How to Use Keywords Naturally
Keyword stuffing—cramming keywords awkwardly into your resume—doesn’t work. Modern ATS systems are sophisticated enough to recognize context, and recruiters will spot keyword stuffing instantly.
Strategic Keyword Placement:
1. Professional Summary Open with a summary that naturally incorporates 5-7 key terms:
“Results-driven digital marketing manager with 7+ years of experience in SEO, content strategy, and marketing automation. Proven track record of increasing organic traffic through data-driven campaigns and cross-functional team leadership.”
2. Skills Section Create a dedicated skills section with keywords grouped logically:
Technical Skills: Python, SQL, Tableau, Google Analytics, A/B Testing
Marketing Skills: SEO, Content Marketing, Email Marketing, Marketing Automation
Soft Skills: Project Management, Cross-Functional Leadership, Stakeholder Communication
3. Work Experience Weave keywords into your achievement statements:
Before (Generic): “Responsible for managing social media accounts and creating content”
After (Keyword-Optimized): “Managed social media marketing across LinkedIn, Twitter, and Instagram, creating content that increased engagement by 200% and drove 15,000+ monthly website visits through organic social media”
4. Match the Exact Phrasing If the job description says “customer relationship management,” use that exact phrase. Don’t substitute “client relations” or “CRM” unless you include the full term somewhere too.
Use Both Acronyms and Full Terms
ATS systems and recruiters might search for either version, so include both:
- “Search Engine Optimization (SEO)”
- “Customer Relationship Management (CRM)”
- “Application Programming Interface (API)”
- “Key Performance Indicator (KPI)”
On first reference, spell it out with the acronym in parentheses. After that, you can use just the acronym.
Real-World Keyword Examples
Example 1: Marketing Manager Position
Job Description Says: “Seeking a marketing manager with experience in digital marketing, SEO, content creation, marketing automation, and team leadership. Must have experience with HubSpot and Google Analytics.”
Weak Resume Bullet: “Managed marketing campaigns and analyzed performance”
Strong Resume Bullet: “Led digital marketing strategy using HubSpot marketing automation, resulting in 40% increase in qualified leads. Utilized Google Analytics to optimize SEO and content creation efforts, driving 250% growth in organic traffic.”
Example 2: Software Engineer Position
Job Description Says: “Looking for a software engineer proficient in Python, React, and AWS. Experience with agile development and CI/CD pipelines required.”

- Your instructions
Reproduce the part of the resume keyword text that runs from "Use Both Acronyms" down to "just the acronym.", keeping every word the same. The records after this point are separate material and have no connection to the resume keyword text.

- Record excerpts
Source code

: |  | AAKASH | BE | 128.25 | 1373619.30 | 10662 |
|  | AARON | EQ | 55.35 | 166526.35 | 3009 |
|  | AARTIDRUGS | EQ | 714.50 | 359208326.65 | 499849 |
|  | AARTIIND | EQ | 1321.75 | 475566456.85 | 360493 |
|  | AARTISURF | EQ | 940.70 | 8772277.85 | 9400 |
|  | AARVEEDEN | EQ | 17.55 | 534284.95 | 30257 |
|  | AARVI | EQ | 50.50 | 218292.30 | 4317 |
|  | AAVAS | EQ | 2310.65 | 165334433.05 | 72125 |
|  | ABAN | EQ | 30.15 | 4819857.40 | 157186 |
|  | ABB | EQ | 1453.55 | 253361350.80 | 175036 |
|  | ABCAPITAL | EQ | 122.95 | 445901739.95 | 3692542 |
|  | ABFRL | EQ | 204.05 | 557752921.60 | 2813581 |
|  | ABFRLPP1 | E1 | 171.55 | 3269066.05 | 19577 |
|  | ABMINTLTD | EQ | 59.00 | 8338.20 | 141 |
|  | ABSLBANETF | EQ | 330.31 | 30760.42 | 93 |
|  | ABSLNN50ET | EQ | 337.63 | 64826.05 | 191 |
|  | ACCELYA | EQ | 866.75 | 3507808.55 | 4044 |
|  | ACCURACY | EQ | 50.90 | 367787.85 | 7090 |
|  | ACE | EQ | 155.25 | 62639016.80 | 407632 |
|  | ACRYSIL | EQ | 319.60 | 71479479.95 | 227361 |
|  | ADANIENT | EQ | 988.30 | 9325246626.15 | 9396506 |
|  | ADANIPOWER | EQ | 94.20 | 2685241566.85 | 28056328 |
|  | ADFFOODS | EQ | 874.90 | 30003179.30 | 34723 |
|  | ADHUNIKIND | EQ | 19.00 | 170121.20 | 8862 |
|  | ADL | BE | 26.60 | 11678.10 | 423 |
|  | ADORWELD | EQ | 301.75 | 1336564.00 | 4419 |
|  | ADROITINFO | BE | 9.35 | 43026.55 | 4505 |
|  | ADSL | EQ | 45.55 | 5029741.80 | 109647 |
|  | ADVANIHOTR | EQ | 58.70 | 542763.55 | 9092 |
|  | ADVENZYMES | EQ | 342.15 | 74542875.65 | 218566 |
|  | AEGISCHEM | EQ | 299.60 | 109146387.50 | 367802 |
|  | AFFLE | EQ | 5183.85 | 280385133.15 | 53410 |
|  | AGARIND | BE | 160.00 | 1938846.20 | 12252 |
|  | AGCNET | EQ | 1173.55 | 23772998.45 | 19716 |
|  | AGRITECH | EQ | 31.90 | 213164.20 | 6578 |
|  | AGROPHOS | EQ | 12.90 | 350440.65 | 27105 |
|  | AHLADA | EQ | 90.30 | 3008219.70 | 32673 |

- Answer to this task
Use Both Acronyms and Full Terms
ATS systems and recruiters might search for either version, so include both:
- “Search Engine Optimization (SEO)”
- “Customer Relationship Management (CRM)”
- “Application Programming Interface (API)”
- “Key Performance Indicator (KPI)”
On first reference, spell it out with the acronym in parentheses. After that, you can use just the acronym.